Rising water levels on Lake of the Woods cause concern

Water levels on Lake of the Woods continue to rise, fed by extremely high flows and record April precipitation in the Rainy River-Lake of the Woods Watershed.

In response to the influx of water, the Lake of the Woods Control Board opened the Norman Dam in Kenora, Ontario, on May 7 to increase the amount of water flowing out of Lake of the Woods and into the Winnipeg River, but water is flowing into the big lake faster than it flows out, the LWCB said.

Water is flowing into Lake of the Woods at about 100,000 cubic feet per second but flowing out at less than 45,000 cfs, LWCB statistics show.

As of May 9, the mean elevation of Lake of the Woods was approaching 1,061 feet above sea level. That’s approaching levels seen in June 2014, when Lake of the Woods rose to 1,062.8 feet above sea level and caused extensive flooding. The 2014 level was the highest level on Lake of the Woods in more than a decade and about a foot higher than normal summertime levels, Herald archives show.

In Warroad, Minn., city officials in 2014 constructed temporary flood walls along the shore of Lake of the Woods as a precautionary measure.

In a news release, the LWCB said it adjusted outflow from Lake of the Woods throughout the winter to create storage room in the lake in anticipation of high spring runoff from substantial melting snow. It gradually began releasing even more water in early April.

Unusually cold April weather delayed the start of spring runoff, and Colorado lows that pummeled the region in three consecutive weeks dropped heavy precipitation. April precipitation was the highest on record for the Lake of the Woods-Rainy-Namakan watersheds, the LWCB said, and the combination of rain, melting snow and frozen ground quickly resulted in extremely high flows from the Rainy River.

At Rainy Lake, dam operators are releasing “very high flows” as the lake quickly rises, the LWCB said, while tributaries to the Rainy River are adding more flow than the dam.
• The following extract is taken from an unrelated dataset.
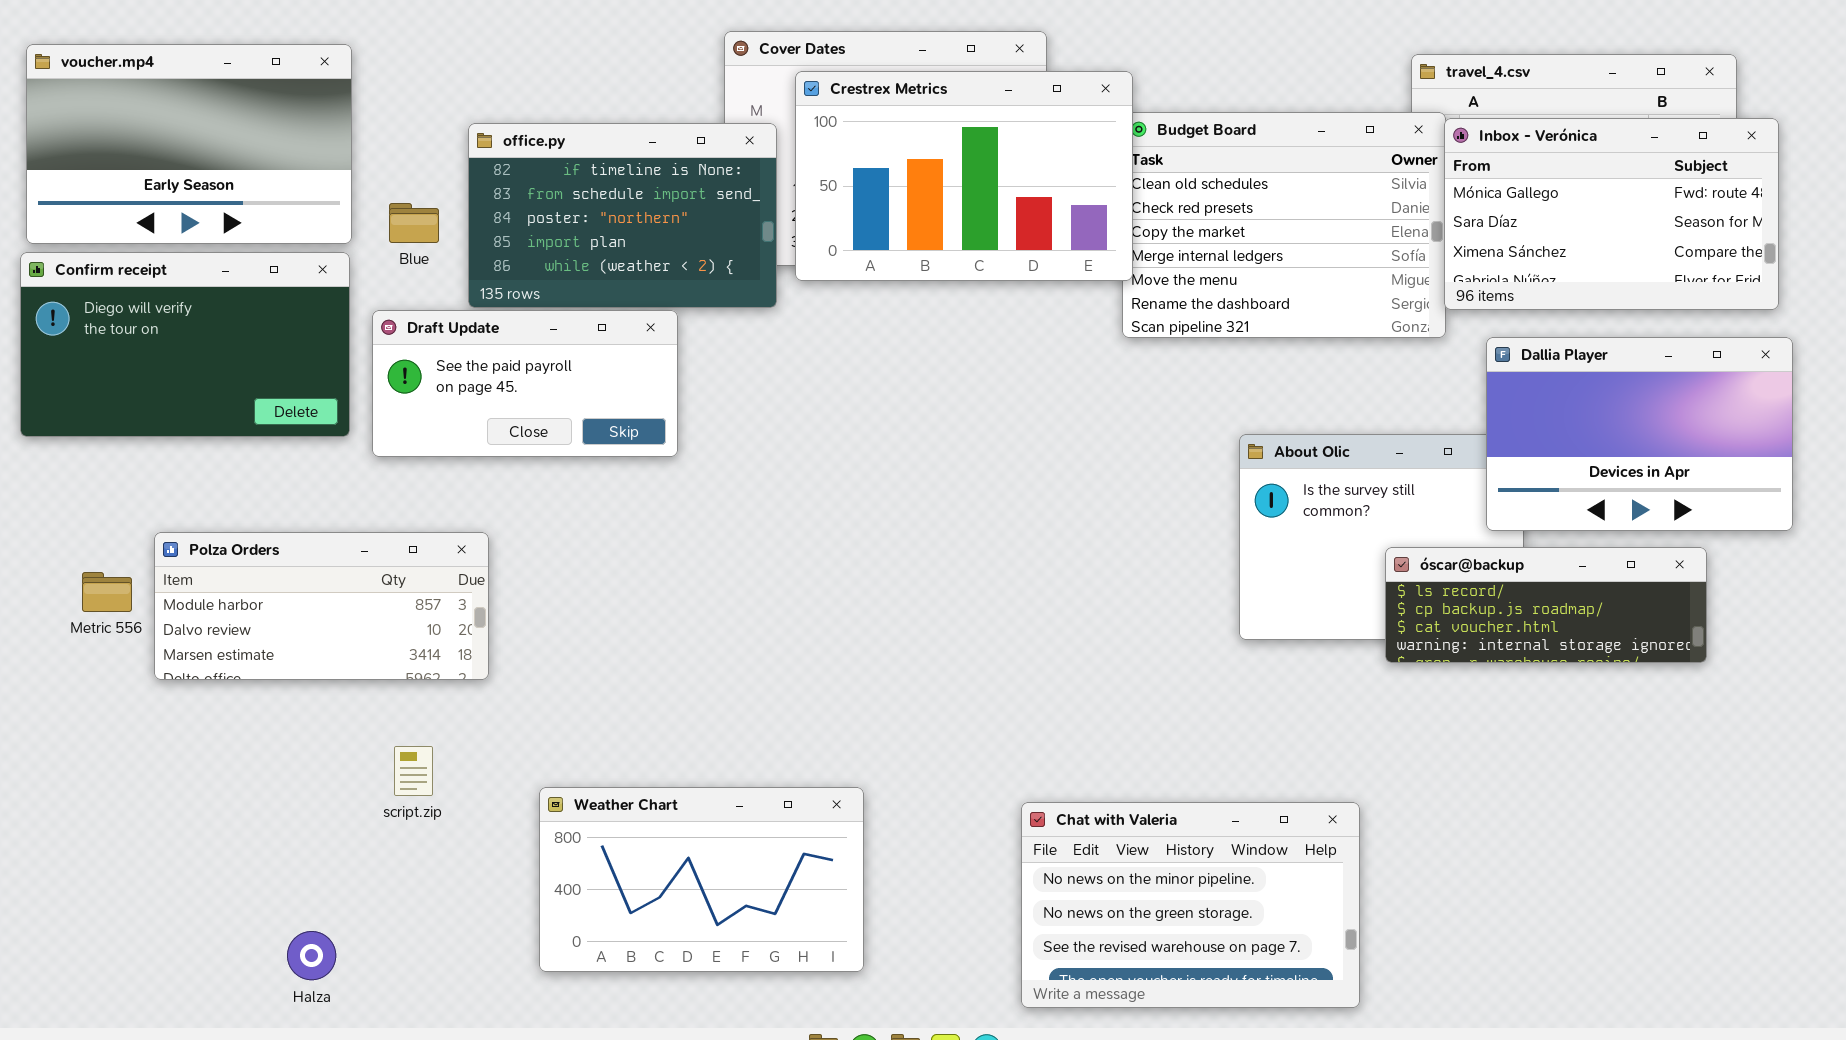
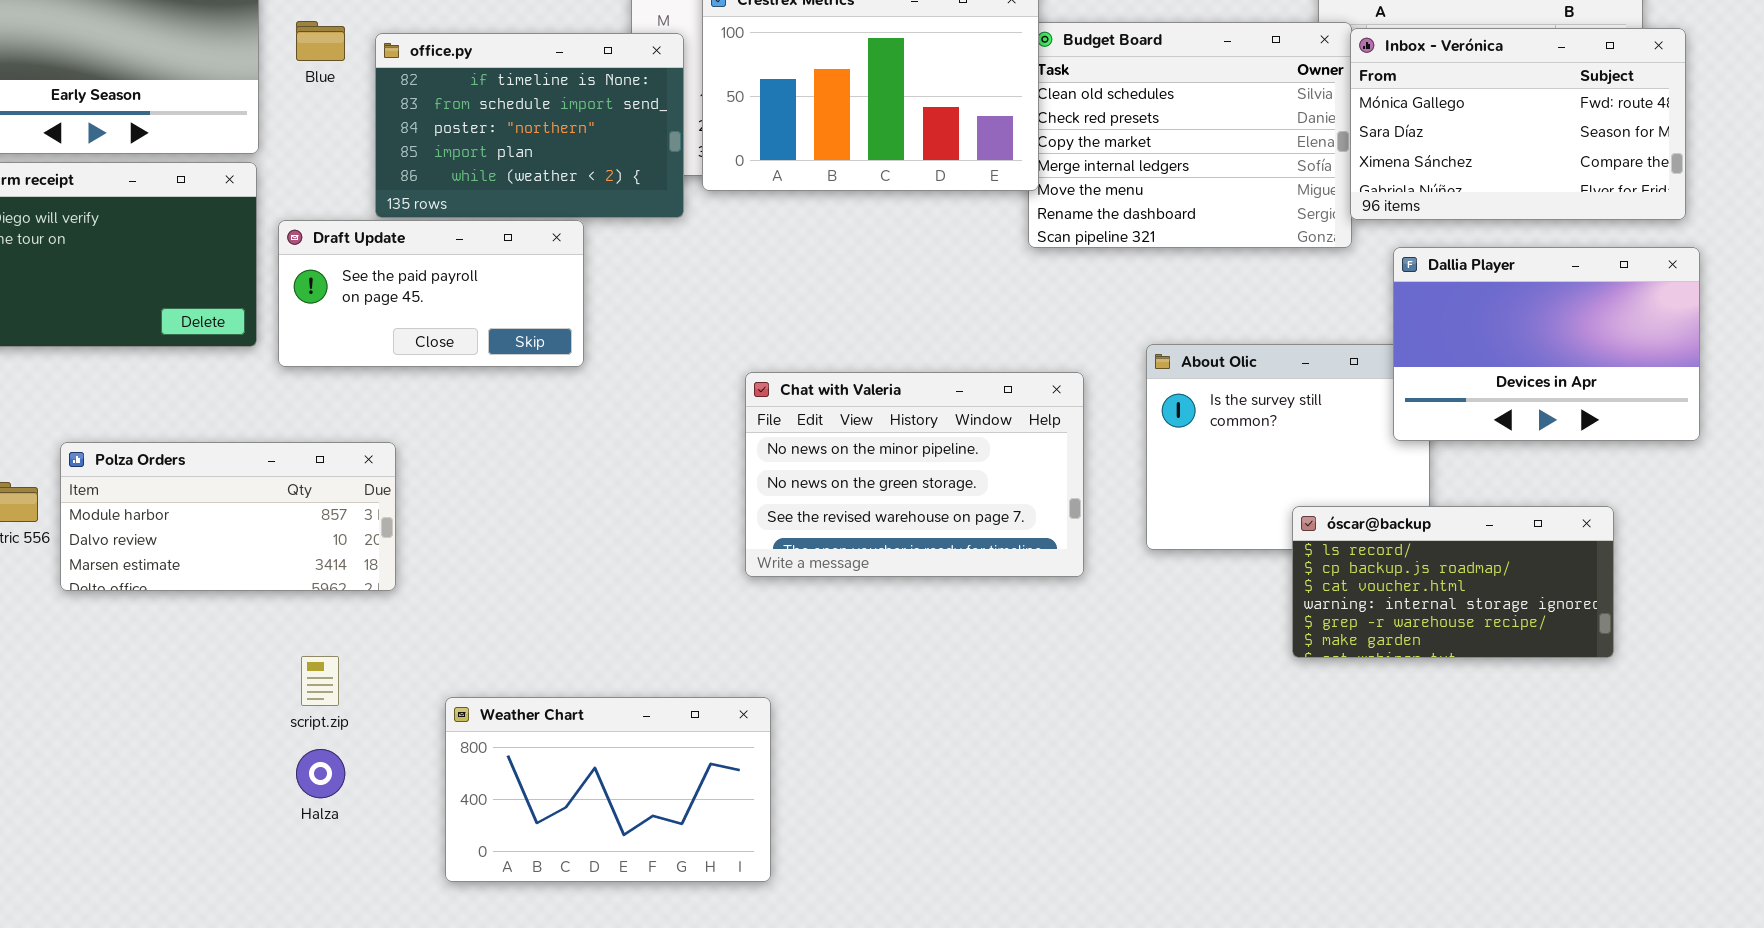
Blue: [389,203,439,243] -> [296,21,345,61], moved
óscar@backup: [1385,547,1707,663] -> [1292,506,1614,658], moved, resized
Chat with Valeria: [1021,802,1360,1008] -> [745,372,1084,577], moved
Halza: [287,931,336,980] -> [296,749,345,798], moved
The result is exceptionally high inflow to Lake of the Woods, and the big lake has risen by 25 inches since early April, the LWCB said.

Even with dry weather — a rare occurrence, of late — Lake of the Woods is expected to rise toward the top of the legislated operating range for the lake of 1,061.25 feet by mid-May, the LWCB said.

Until water flows out faster than it’s flowing in, water levels on Lake of the Woods and the Winnipeg River will continue to rise, the LWCB said.

That will depend on rainfall in the coming weeks. Wet weather could result in very high lake and river levels, and the LWCB said areas affected by previous high-water events should prepare for that possibility.

DOCK DAMAGE

Property owners on Lake of the Woods’ Northwest Angle already are feeling the impact as large chunks of ice, busted loose by rising water and strong current, have taken out docks on Oak and Flag islands, according to Frank Walsh of Walsh’s Bay Store Camp.

Walsh, who has owned the camp on Oak Island with his wife, Laura, since 1994, said he’s never seen the big lake this high this early in the year — especially with ice still covering parts of the lake.

“I think we’re going to see a lot of ice damage because things are breaking loose prematurely and (the chunks) have more mass than they normally do,” he said. “It’s got a lot more oomph, and when it hits something, it’s going to take it out.”

As lake levels continue to rise, Walsh on Tuesday said he already has placed large containers of water on each side of his docks to weigh them down and hopefully prevent them from breaking loose.

The water problems will persist, and perhaps worsen, if the recent stretch of unsettled, rainy weather continues. There’s only so much that water managers can do, Walsh concedes.

“I feel they do a very good job of controlling it as best they can,” he said of the LWCB. “I guess it’s like herding cats. It’s not an exact, ‘set the dial at a given level’ (science).”